RICH (Robustness from Inference Compute Hypothesis)
Novel technique introduced
Models are susceptible to adversarially out-of-distribution (OOD) data despite large training-compute investments into their robustification. Zaremba et al. (2025) make progress on this problem at test time, showing LLM reasoning improves satisfaction of model specifications designed to thwart attacks, resulting in a correlation between reasoning effort and robustness to jailbreaks. However, this benefit of test compute fades when attackers are given access to gradients or multimodal inputs. We address this gap, clarifying that inference-compute offers benefits even in such cases. Our approach argues that compositional generalization, through which OOD data is understandable via its in-distribution (ID) components, enables adherence to defensive specifications on adversarially OOD inputs. Namely, we posit the Robustness from Inference Compute Hypothesis (RICH): inference-compute defenses profit as the model's training data better reflects the attacked data's components. We empirically support this hypothesis across vision language model and attack types, finding robustness gains from test-time compute if specification following on OOD data is unlocked by compositional generalization. For example, InternVL 3.5 gpt-oss 20B gains little robustness when its test compute is scaled, but such scaling adds significant robustness if we first robustify its vision encoder. This correlation of inference-compute's robustness benefit with base model robustness is the rich-get-richer dynamic of the RICH: attacked data components are more ID for robustified models, aiding compositional generalization to OOD data.
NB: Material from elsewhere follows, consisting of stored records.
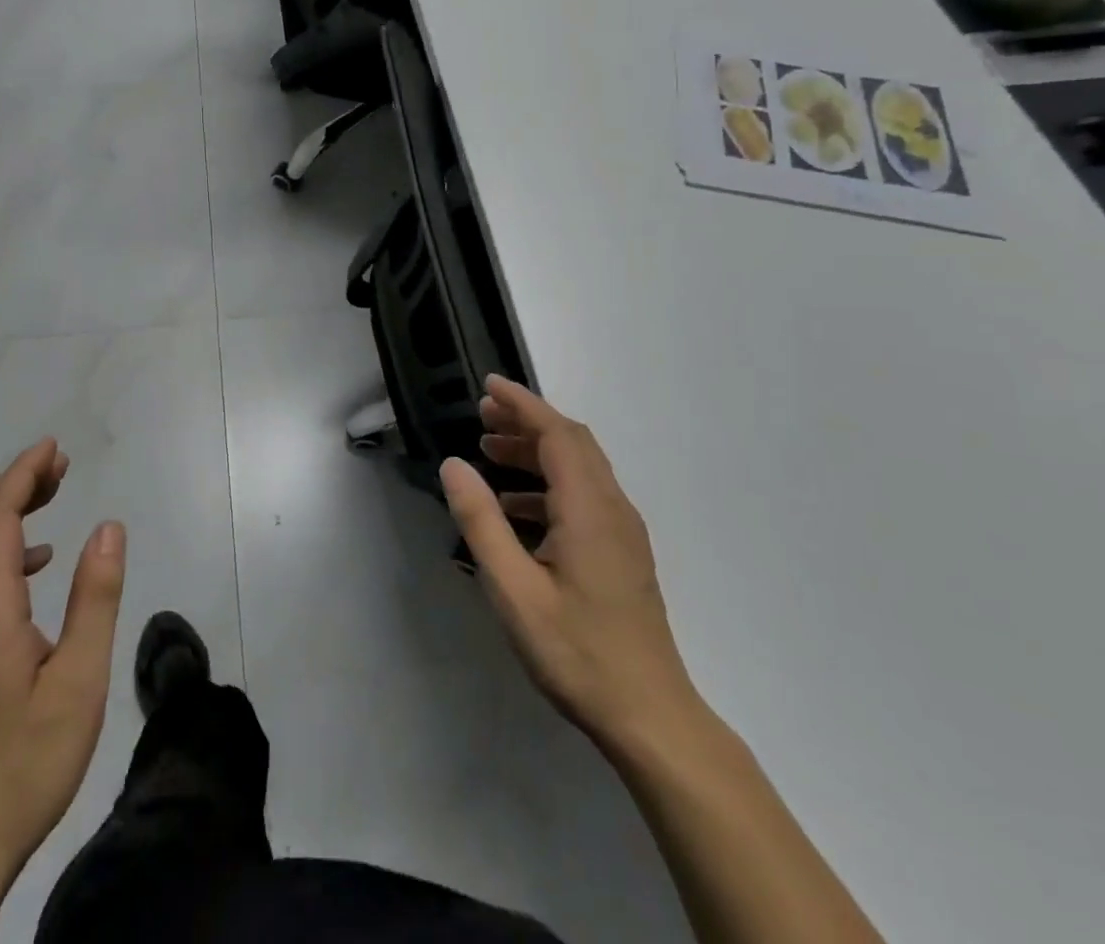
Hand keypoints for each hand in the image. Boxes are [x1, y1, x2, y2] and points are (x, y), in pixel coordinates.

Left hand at [0, 439, 126, 892]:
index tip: (54, 447)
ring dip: (6, 512)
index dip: (23, 474)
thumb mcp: (79, 681)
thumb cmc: (25, 762)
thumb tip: (109, 526)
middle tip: (60, 466)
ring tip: (54, 498)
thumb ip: (95, 598)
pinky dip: (1, 549)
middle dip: (14, 482)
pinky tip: (40, 567)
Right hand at [440, 376, 698, 751]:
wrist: (650, 717)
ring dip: (536, 451)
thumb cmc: (577, 651)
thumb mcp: (513, 588)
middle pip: (572, 443)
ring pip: (580, 468)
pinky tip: (517, 507)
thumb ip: (481, 521)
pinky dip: (549, 483)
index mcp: (589, 509)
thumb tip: (454, 465)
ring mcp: (623, 532)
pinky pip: (585, 495)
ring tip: (491, 453)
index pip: (557, 434)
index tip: (489, 386)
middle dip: (527, 421)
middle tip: (483, 417)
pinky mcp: (623, 553)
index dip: (522, 404)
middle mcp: (613, 508)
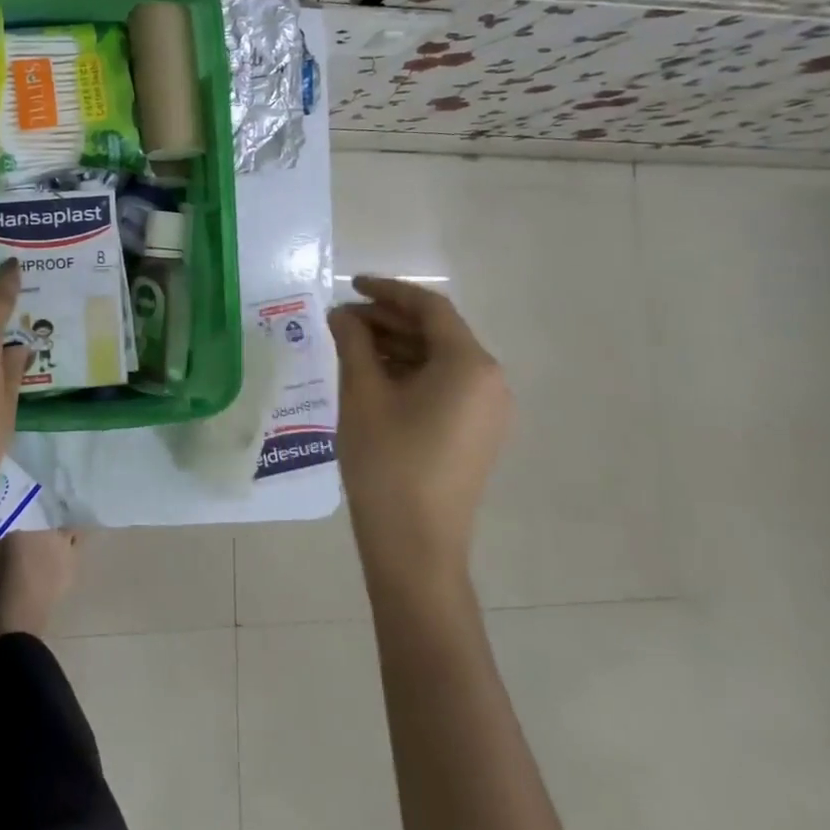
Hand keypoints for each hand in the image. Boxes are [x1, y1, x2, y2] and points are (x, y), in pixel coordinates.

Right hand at [328, 277, 510, 576]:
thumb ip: (352, 342)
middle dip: (387, 319)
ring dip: (395, 345)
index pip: (429, 308)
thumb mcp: (362, 393)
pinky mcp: (476, 432)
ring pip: (438, 359)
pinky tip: (372, 375)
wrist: (415, 544)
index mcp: (469, 364)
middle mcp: (489, 381)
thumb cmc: (387, 461)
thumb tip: (342, 313)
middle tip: (341, 318)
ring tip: (349, 344)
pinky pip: (443, 384)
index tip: (350, 285)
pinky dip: (409, 371)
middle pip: (436, 332)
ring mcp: (486, 409)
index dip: (387, 290)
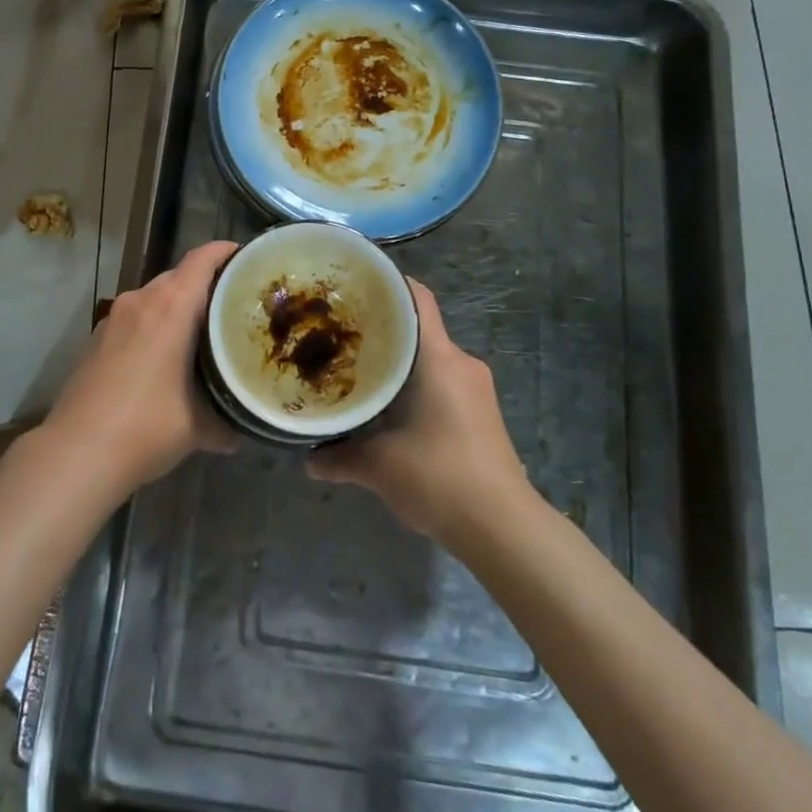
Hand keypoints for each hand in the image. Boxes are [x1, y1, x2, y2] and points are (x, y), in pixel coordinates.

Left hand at [42, 240, 239, 493]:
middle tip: (232, 307)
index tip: (248, 260)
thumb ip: (225, 420)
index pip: (202, 259)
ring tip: (200, 333)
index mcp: (171, 306)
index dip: (226, 252)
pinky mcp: (96, 338)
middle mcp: (141, 300)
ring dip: (177, 308)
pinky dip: (154, 325)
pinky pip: (135, 318)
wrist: (77, 452)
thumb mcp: (199, 426)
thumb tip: (241, 431)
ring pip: (154, 297)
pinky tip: (163, 357)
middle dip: (206, 285)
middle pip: (179, 276)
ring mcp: (114, 318)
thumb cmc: (147, 426)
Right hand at [308, 277, 526, 542]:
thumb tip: (308, 459)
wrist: (504, 529)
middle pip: (420, 327)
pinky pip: (443, 380)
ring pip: (431, 357)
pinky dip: (416, 383)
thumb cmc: (440, 478)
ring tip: (360, 369)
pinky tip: (390, 407)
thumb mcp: (379, 467)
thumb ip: (339, 457)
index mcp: (440, 359)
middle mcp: (462, 364)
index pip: (418, 298)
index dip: (389, 283)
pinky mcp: (482, 413)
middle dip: (383, 328)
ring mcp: (476, 389)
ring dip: (400, 360)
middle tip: (342, 332)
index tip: (354, 285)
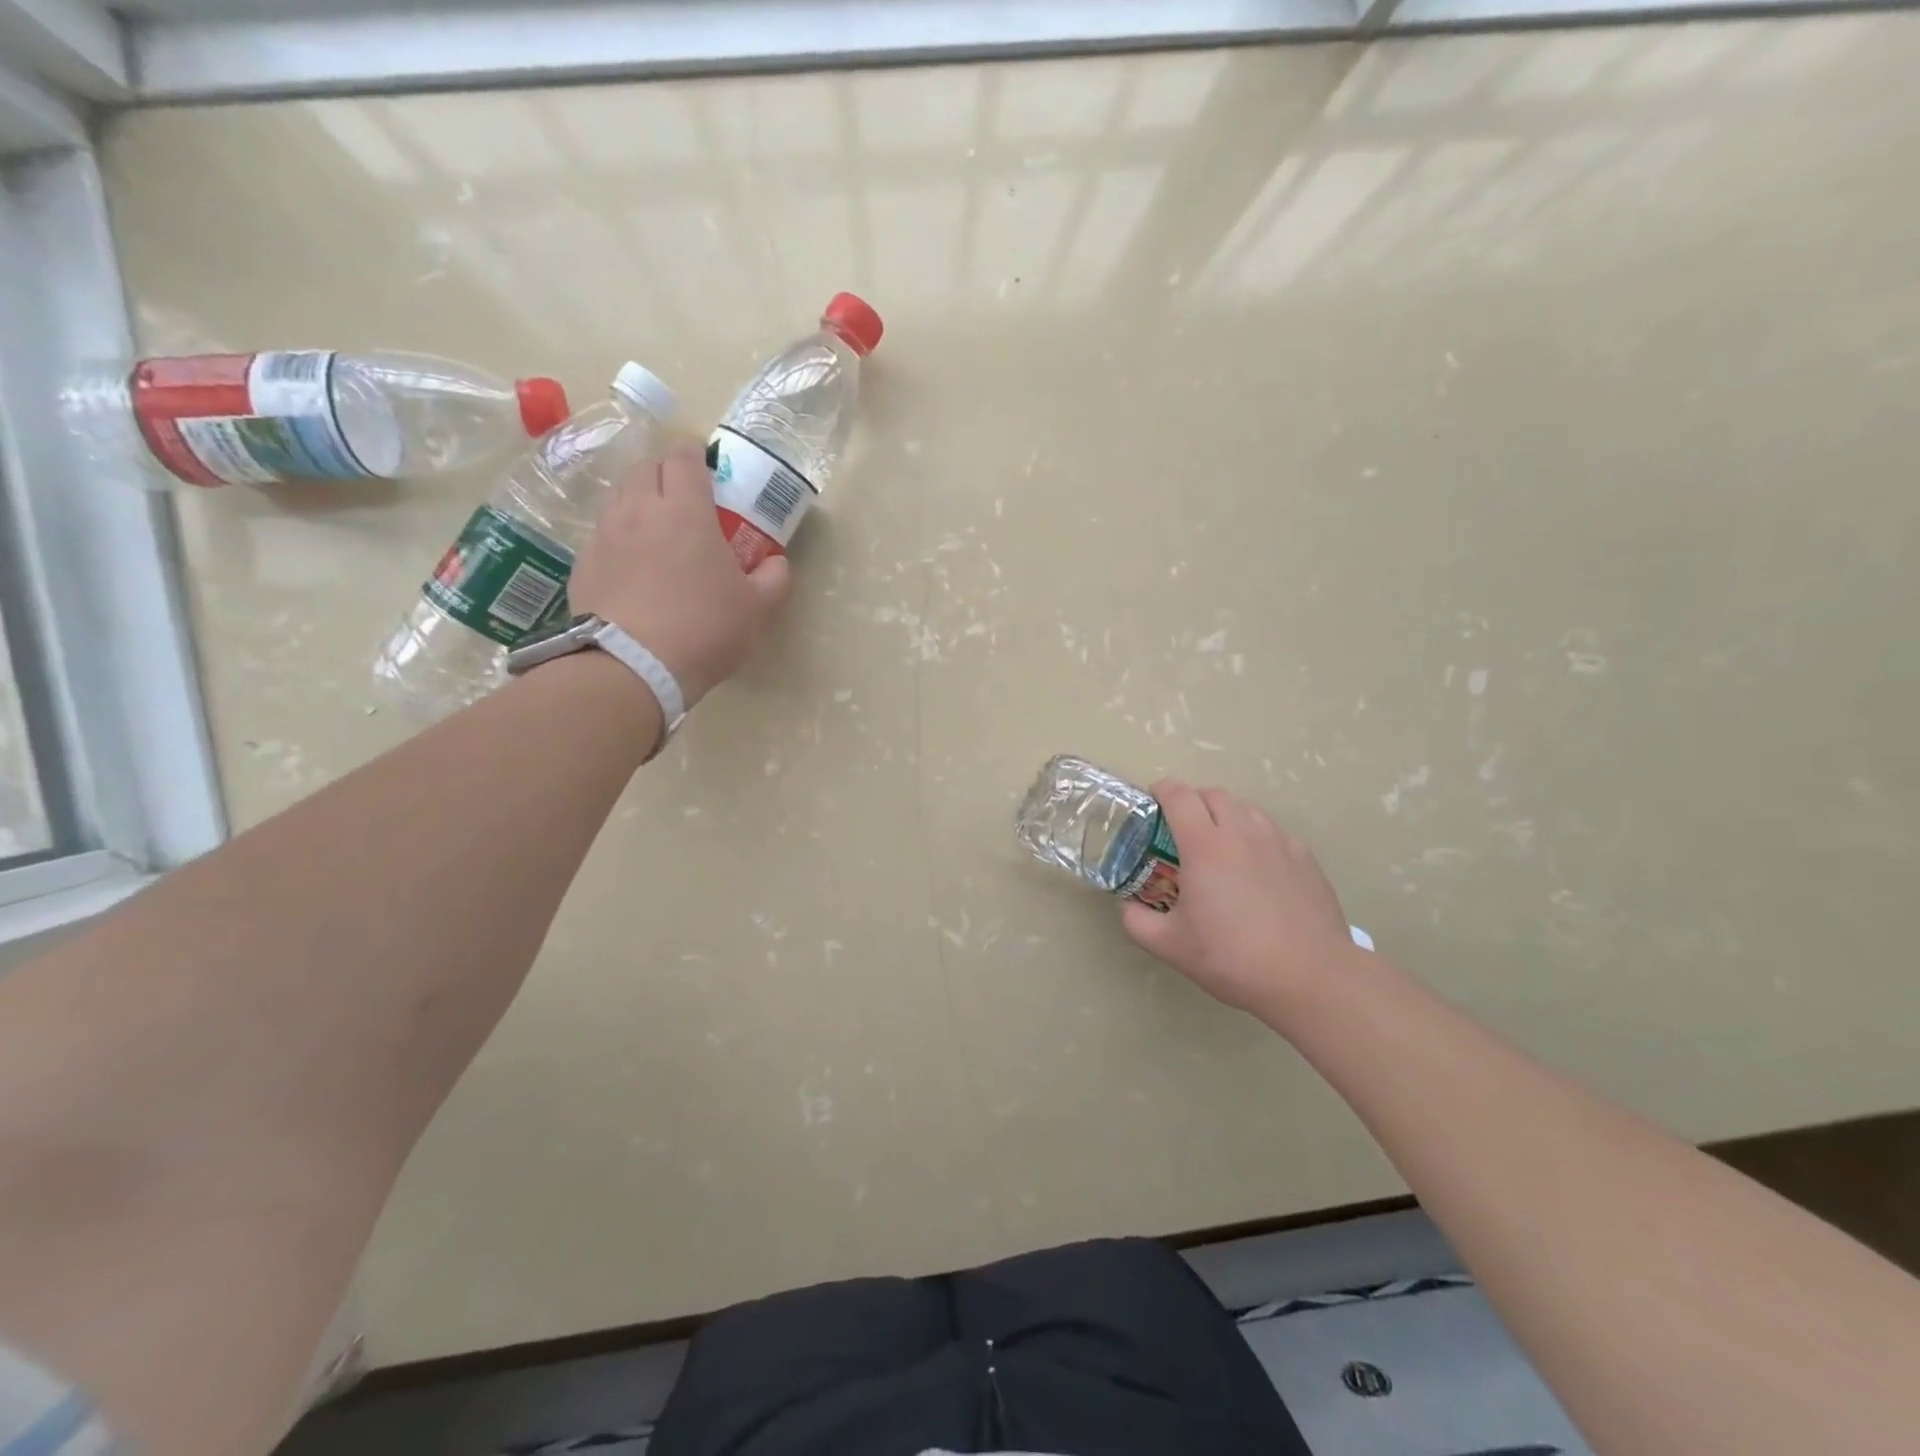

Thus, we advise layering train-time and test-time defenses to obtain their synergistic benefit.
Key Contributions
- Proposes the Robustness from Inference Compute Hypothesis (RICH): inference-compute defenses are more effective when model training data better reflects the components of attacked data, enabling compositional generalization to adversarially OOD inputs.
- Empirically demonstrates that robustifying the vision encoder (e.g., via adversarial fine-tuning of ViT in InternVL 3.5 gpt-oss 20B) unlocks significant robustness gains from inference-time compute scaling against gradient-based visual attacks.
- Advises layering train-time adversarial robustification with test-time compute scaling (CoT/reasoning) to obtain synergistic robustness benefits beyond either approach alone.
🛡️ Threat Analysis
The paper directly studies gradient-based adversarial attacks (white-box and transfer) on VLMs and proposes inference-time compute scaling as a defense against these input manipulation attacks; adversarial visual perturbations are the primary attack vector evaluated.